▶ [EXERCISE GOAL] Reproduce every one of the following lines verbatim, omitting the pictures from your output.

▶ [EXERCISE INPUT]
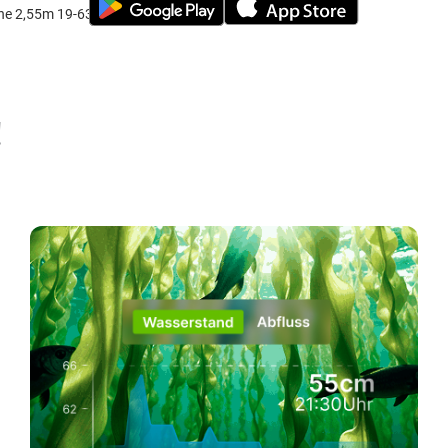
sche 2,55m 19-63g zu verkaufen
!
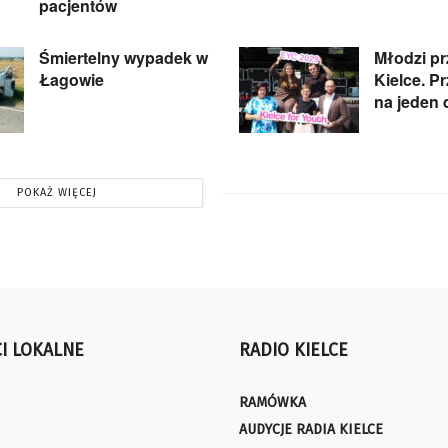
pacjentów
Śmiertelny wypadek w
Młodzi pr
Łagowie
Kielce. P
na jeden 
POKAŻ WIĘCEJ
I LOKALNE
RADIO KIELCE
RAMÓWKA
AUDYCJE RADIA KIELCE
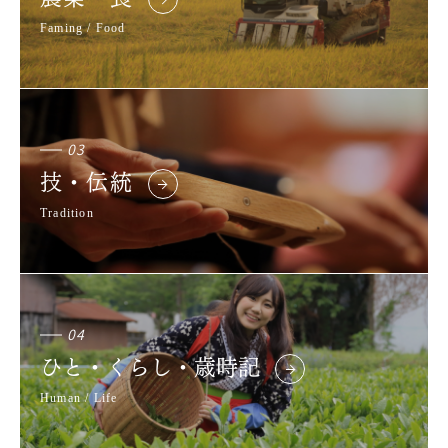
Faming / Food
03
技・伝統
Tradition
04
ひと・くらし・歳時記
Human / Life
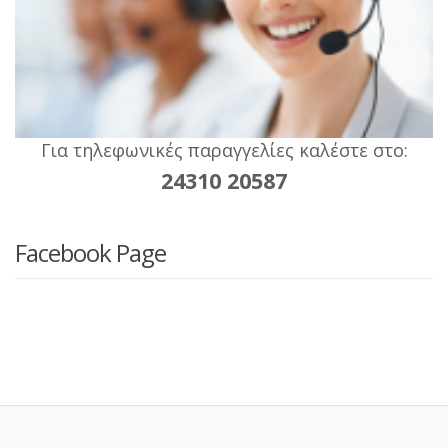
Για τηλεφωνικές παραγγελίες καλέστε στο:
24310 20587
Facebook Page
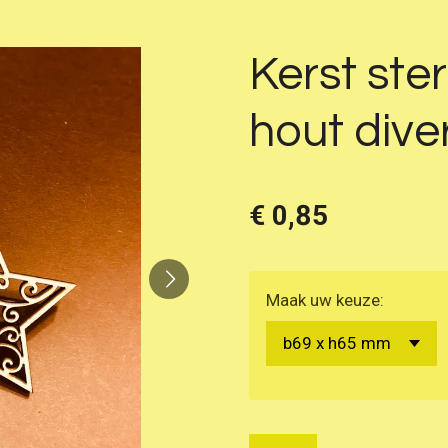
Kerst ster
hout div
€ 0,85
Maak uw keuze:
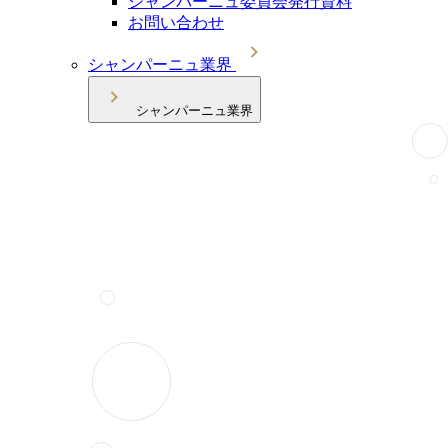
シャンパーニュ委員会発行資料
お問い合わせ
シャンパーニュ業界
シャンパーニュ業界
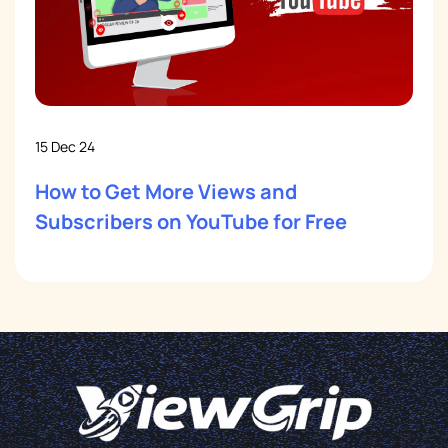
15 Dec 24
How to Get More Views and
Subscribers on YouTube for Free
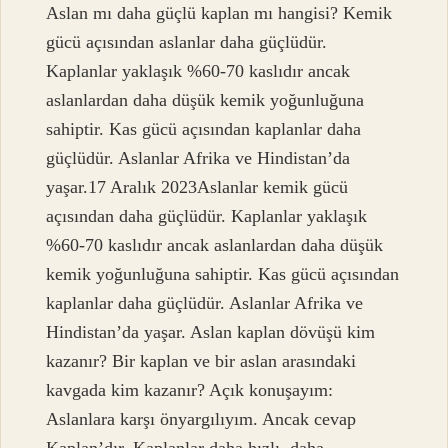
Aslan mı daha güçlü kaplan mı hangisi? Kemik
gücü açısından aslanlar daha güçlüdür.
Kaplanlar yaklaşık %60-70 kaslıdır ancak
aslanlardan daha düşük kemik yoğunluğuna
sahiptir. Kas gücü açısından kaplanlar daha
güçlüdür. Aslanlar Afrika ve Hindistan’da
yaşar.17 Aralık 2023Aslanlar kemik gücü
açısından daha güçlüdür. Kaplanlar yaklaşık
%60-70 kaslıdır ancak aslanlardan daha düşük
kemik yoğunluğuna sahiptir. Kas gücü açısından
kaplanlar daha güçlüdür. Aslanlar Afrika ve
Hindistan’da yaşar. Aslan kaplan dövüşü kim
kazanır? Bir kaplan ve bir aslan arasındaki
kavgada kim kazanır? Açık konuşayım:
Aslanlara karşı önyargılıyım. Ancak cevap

▶ [EXPECTED OUTPUT]
sche 2,55m 19-63g zu verkaufen
!
pacjentów
Śmiertelny wypadek w
Młodzi pr
Łagowie
Kielce. P
na jeden 
POKAŻ WIĘCEJ
I LOKALNE
RADIO KIELCE
RAMÓWKA
AUDYCJE RADIA KIELCE
Faming / Food
03
技・伝統
Tradition
04
ひと・くらし・歳時記
Human / Life
Για τηλεφωνικές παραγγελίες καλέστε στο:
24310 20587
Facebook Page
Kerst ster
hout div
€ 0,85
Maak uw keuze:
シャンパーニュ委員会発行資料
お問い合わせ
シャンパーニュ業界
シャンパーニュ業界
15 Dec 24
How to Get More Views and
Subscribers on YouTube for Free
Aslan mı daha güçlü kaplan mı hangisi? Kemik
gücü açısından aslanlar daha güçlüdür.
Kaplanlar yaklaşık %60-70 kaslıdır ancak
aslanlardan daha düşük kemik yoğunluğuna
sahiptir. Kas gücü açısından kaplanlar daha
güçlüdür. Aslanlar Afrika ve Hindistan’da
yaşar.17 Aralık 2023Aslanlar kemik gücü
açısından daha güçlüdür. Kaplanlar yaklaşık
%60-70 kaslıdır ancak aslanlardan daha düşük
kemik yoğunluğuna sahiptir. Kas gücü açısından
kaplanlar daha güçlüdür. Aslanlar Afrika ve
Hindistan’da yaşar. Aslan kaplan dövüşü kim
kazanır? Bir kaplan ve bir aslan arasındaki
kavgada kim kazanır? Açık konuşayım:
Aslanlara karşı önyargılıyım. Ancak cevap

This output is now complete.